# Task description
Can you reproduce the data beneath, keeping every line exact?

# Entries shown
**********

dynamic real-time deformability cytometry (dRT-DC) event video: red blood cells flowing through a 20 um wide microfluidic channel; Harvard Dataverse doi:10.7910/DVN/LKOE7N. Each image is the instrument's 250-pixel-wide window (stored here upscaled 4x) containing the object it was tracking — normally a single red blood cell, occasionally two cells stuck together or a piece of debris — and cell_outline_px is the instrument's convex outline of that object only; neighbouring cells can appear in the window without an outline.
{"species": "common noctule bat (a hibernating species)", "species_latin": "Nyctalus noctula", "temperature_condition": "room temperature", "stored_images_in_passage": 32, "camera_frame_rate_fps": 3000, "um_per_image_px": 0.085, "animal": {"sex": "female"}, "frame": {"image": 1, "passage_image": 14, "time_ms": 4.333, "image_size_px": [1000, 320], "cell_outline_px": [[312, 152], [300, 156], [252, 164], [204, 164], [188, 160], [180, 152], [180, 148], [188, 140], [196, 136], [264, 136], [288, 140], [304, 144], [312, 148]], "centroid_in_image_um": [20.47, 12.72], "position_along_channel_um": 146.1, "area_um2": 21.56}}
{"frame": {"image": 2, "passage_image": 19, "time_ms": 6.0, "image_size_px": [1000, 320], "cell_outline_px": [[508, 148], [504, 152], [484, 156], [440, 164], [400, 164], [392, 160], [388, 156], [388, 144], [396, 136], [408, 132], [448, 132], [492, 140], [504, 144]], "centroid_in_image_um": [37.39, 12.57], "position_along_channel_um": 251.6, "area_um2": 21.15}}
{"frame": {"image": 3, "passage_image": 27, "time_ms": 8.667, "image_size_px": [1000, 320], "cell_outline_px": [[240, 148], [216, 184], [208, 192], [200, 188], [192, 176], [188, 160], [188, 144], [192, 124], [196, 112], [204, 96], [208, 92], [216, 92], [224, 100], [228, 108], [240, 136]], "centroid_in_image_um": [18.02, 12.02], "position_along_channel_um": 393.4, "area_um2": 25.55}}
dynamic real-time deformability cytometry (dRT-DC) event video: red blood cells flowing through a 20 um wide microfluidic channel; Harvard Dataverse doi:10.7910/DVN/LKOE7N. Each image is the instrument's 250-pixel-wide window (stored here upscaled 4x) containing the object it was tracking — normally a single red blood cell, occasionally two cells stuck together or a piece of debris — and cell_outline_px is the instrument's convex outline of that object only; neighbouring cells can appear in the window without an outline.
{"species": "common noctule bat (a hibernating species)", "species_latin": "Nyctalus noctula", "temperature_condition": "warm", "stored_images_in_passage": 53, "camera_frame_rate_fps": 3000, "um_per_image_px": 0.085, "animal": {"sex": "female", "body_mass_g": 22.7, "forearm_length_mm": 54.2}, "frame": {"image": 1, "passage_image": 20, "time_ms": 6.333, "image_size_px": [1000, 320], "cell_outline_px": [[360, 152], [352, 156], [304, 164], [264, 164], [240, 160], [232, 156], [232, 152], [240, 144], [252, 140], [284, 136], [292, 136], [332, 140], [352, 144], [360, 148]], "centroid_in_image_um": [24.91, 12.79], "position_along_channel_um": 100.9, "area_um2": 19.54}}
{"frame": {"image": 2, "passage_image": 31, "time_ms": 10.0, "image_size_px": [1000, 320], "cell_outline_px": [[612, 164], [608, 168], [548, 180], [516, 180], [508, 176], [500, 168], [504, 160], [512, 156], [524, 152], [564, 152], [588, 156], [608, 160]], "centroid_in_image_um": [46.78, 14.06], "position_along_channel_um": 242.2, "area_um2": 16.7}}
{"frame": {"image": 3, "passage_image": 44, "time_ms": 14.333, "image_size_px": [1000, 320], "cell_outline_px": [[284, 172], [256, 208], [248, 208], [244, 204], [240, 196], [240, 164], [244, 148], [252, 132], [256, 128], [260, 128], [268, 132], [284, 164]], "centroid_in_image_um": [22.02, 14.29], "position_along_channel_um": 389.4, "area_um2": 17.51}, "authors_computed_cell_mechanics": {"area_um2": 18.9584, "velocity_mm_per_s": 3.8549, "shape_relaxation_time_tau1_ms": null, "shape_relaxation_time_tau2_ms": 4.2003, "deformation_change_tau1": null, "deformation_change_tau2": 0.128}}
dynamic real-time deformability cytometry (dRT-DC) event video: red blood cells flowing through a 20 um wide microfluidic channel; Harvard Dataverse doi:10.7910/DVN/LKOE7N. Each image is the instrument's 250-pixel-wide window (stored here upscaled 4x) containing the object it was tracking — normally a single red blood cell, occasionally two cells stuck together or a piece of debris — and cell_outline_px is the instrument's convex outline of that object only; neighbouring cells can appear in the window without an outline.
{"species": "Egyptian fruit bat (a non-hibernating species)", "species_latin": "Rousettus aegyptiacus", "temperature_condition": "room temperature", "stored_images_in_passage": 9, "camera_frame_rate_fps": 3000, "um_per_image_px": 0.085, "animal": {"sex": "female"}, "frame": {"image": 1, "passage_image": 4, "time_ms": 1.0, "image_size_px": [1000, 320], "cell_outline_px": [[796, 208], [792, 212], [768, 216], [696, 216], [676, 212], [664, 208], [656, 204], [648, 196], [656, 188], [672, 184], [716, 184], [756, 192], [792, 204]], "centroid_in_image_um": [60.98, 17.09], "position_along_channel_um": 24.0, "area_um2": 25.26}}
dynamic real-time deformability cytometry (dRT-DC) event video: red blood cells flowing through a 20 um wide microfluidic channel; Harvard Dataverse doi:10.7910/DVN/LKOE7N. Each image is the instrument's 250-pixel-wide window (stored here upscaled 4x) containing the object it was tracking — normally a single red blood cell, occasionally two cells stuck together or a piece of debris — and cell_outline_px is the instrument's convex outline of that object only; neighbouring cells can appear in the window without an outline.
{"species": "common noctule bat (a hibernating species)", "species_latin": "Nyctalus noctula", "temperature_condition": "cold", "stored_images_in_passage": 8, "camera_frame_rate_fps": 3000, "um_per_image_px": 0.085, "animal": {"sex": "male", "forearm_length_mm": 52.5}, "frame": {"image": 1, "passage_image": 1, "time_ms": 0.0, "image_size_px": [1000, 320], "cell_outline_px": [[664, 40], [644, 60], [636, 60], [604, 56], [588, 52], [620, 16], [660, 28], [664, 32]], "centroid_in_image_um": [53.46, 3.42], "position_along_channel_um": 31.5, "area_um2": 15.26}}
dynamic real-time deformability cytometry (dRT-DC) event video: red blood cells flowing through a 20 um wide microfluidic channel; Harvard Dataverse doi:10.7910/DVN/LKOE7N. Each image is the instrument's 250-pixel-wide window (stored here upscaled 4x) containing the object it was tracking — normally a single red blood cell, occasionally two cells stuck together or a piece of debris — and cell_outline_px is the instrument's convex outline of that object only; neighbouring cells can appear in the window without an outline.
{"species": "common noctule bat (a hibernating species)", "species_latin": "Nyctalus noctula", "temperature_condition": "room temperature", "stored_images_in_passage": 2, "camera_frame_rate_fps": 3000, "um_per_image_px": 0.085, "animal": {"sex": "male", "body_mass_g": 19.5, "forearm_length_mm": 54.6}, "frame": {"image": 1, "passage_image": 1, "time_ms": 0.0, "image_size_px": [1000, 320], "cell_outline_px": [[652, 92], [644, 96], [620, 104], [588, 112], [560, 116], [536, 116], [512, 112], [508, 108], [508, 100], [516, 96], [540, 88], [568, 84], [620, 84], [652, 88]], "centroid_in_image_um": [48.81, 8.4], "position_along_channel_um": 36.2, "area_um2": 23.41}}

**********

# Solution
dynamic real-time deformability cytometry (dRT-DC) event video: red blood cells flowing through a 20 um wide microfluidic channel; Harvard Dataverse doi:10.7910/DVN/LKOE7N. Each image is the instrument's 250-pixel-wide window (stored here upscaled 4x) containing the object it was tracking — normally a single red blood cell, occasionally two cells stuck together or a piece of debris — and cell_outline_px is the instrument's convex outline of that object only; neighbouring cells can appear in the window without an outline.
{"species": "common noctule bat (a hibernating species)", "species_latin": "Nyctalus noctula", "temperature_condition": "room temperature", "stored_images_in_passage": 32, "camera_frame_rate_fps": 3000, "um_per_image_px": 0.085, "animal": {"sex": "female"}, "frame": {"image": 1, "passage_image": 14, "time_ms": 4.333, "image_size_px": [1000, 320], "cell_outline_px": [[312, 152], [300, 156], [252, 164], [204, 164], [188, 160], [180, 152], [180, 148], [188, 140], [196, 136], [264, 136], [288, 140], [304, 144], [312, 148]], "centroid_in_image_um": [20.47, 12.72], "position_along_channel_um": 146.1, "area_um2": 21.56}}
{"frame": {"image": 2, "passage_image": 19, "time_ms": 6.0, "image_size_px": [1000, 320], "cell_outline_px": [[508, 148], [504, 152], [484, 156], [440, 164], [400, 164], [392, 160], [388, 156], [388, 144], [396, 136], [408, 132], [448, 132], [492, 140], [504, 144]], "centroid_in_image_um": [37.39, 12.57], "position_along_channel_um": 251.6, "area_um2": 21.15}}
{"frame": {"image": 3, "passage_image": 27, "time_ms": 8.667, "image_size_px": [1000, 320], "cell_outline_px": [[240, 148], [216, 184], [208, 192], [200, 188], [192, 176], [188, 160], [188, 144], [192, 124], [196, 112], [204, 96], [208, 92], [216, 92], [224, 100], [228, 108], [240, 136]], "centroid_in_image_um": [18.02, 12.02], "position_along_channel_um": 393.4, "area_um2": 25.55}}
dynamic real-time deformability cytometry (dRT-DC) event video: red blood cells flowing through a 20 um wide microfluidic channel; Harvard Dataverse doi:10.7910/DVN/LKOE7N. Each image is the instrument's 250-pixel-wide window (stored here upscaled 4x) containing the object it was tracking — normally a single red blood cell, occasionally two cells stuck together or a piece of debris — and cell_outline_px is the instrument's convex outline of that object only; neighbouring cells can appear in the window without an outline.
{"species": "common noctule bat (a hibernating species)", "species_latin": "Nyctalus noctula", "temperature_condition": "warm", "stored_images_in_passage": 53, "camera_frame_rate_fps": 3000, "um_per_image_px": 0.085, "animal": {"sex": "female", "body_mass_g": 22.7, "forearm_length_mm": 54.2}, "frame": {"image": 1, "passage_image": 20, "time_ms": 6.333, "image_size_px": [1000, 320], "cell_outline_px": [[360, 152], [352, 156], [304, 164], [264, 164], [240, 160], [232, 156], [232, 152], [240, 144], [252, 140], [284, 136], [292, 136], [332, 140], [352, 144], [360, 148]], "centroid_in_image_um": [24.91, 12.79], "position_along_channel_um": 100.9, "area_um2": 19.54}}
{"frame": {"image": 2, "passage_image": 31, "time_ms": 10.0, "image_size_px": [1000, 320], "cell_outline_px": [[612, 164], [608, 168], [548, 180], [516, 180], [508, 176], [500, 168], [504, 160], [512, 156], [524, 152], [564, 152], [588, 156], [608, 160]], "centroid_in_image_um": [46.78, 14.06], "position_along_channel_um": 242.2, "area_um2": 16.7}}
{"frame": {"image": 3, "passage_image": 44, "time_ms": 14.333, "image_size_px": [1000, 320], "cell_outline_px": [[284, 172], [256, 208], [248, 208], [244, 204], [240, 196], [240, 164], [244, 148], [252, 132], [256, 128], [260, 128], [268, 132], [284, 164]], "centroid_in_image_um": [22.02, 14.29], "position_along_channel_um": 389.4, "area_um2": 17.51}, "authors_computed_cell_mechanics": {"area_um2": 18.9584, "velocity_mm_per_s": 3.8549, "shape_relaxation_time_tau1_ms": null, "shape_relaxation_time_tau2_ms": 4.2003, "deformation_change_tau1": null, "deformation_change_tau2": 0.128}}
dynamic real-time deformability cytometry (dRT-DC) event video: red blood cells flowing through a 20 um wide microfluidic channel; Harvard Dataverse doi:10.7910/DVN/LKOE7N. Each image is the instrument's 250-pixel-wide window (stored here upscaled 4x) containing the object it was tracking — normally a single red blood cell, occasionally two cells stuck together or a piece of debris — and cell_outline_px is the instrument's convex outline of that object only; neighbouring cells can appear in the window without an outline.
{"species": "Egyptian fruit bat (a non-hibernating species)", "species_latin": "Rousettus aegyptiacus", "temperature_condition": "room temperature", "stored_images_in_passage": 9, "camera_frame_rate_fps": 3000, "um_per_image_px": 0.085, "animal": {"sex": "female"}, "frame": {"image": 1, "passage_image": 4, "time_ms": 1.0, "image_size_px": [1000, 320], "cell_outline_px": [[796, 208], [792, 212], [768, 216], [696, 216], [676, 212], [664, 208], [656, 204], [648, 196], [656, 188], [672, 184], [716, 184], [756, 192], [792, 204]], "centroid_in_image_um": [60.98, 17.09], "position_along_channel_um": 24.0, "area_um2": 25.26}}
dynamic real-time deformability cytometry (dRT-DC) event video: red blood cells flowing through a 20 um wide microfluidic channel; Harvard Dataverse doi:10.7910/DVN/LKOE7N. Each image is the instrument's 250-pixel-wide window (stored here upscaled 4x) containing the object it was tracking — normally a single red blood cell, occasionally two cells stuck together or a piece of debris — and cell_outline_px is the instrument's convex outline of that object only; neighbouring cells can appear in the window without an outline.
{"species": "common noctule bat (a hibernating species)", "species_latin": "Nyctalus noctula", "temperature_condition": "cold", "stored_images_in_passage": 8, "camera_frame_rate_fps": 3000, "um_per_image_px": 0.085, "animal": {"sex": "male", "forearm_length_mm": 52.5}, "frame": {"image": 1, "passage_image": 1, "time_ms": 0.0, "image_size_px": [1000, 320], "cell_outline_px": [[664, 40], [644, 60], [636, 60], [604, 56], [588, 52], [620, 16], [660, 28], [664, 32]], "centroid_in_image_um": [53.46, 3.42], "position_along_channel_um": 31.5, "area_um2": 15.26}}
dynamic real-time deformability cytometry (dRT-DC) event video: red blood cells flowing through a 20 um wide microfluidic channel; Harvard Dataverse doi:10.7910/DVN/LKOE7N. Each image is the instrument's 250-pixel-wide window (stored here upscaled 4x) containing the object it was tracking — normally a single red blood cell, occasionally two cells stuck together or a piece of debris — and cell_outline_px is the instrument's convex outline of that object only; neighbouring cells can appear in the window without an outline.
{"species": "common noctule bat (a hibernating species)", "species_latin": "Nyctalus noctula", "temperature_condition": "room temperature", "stored_images_in_passage": 2, "camera_frame_rate_fps": 3000, "um_per_image_px": 0.085, "animal": {"sex": "male", "body_mass_g": 19.5, "forearm_length_mm": 54.6}, "frame": {"image": 1, "passage_image": 1, "time_ms": 0.0, "image_size_px": [1000, 320], "cell_outline_px": [[652, 92], [644, 96], [620, 104], [588, 112], [560, 116], [536, 116], [512, 112], [508, 108], [508, 100], [516, 96], [540, 88], [568, 84], [620, 84], [652, 88]], "centroid_in_image_um": [48.81, 8.4], "position_along_channel_um": 36.2, "area_um2": 23.41}}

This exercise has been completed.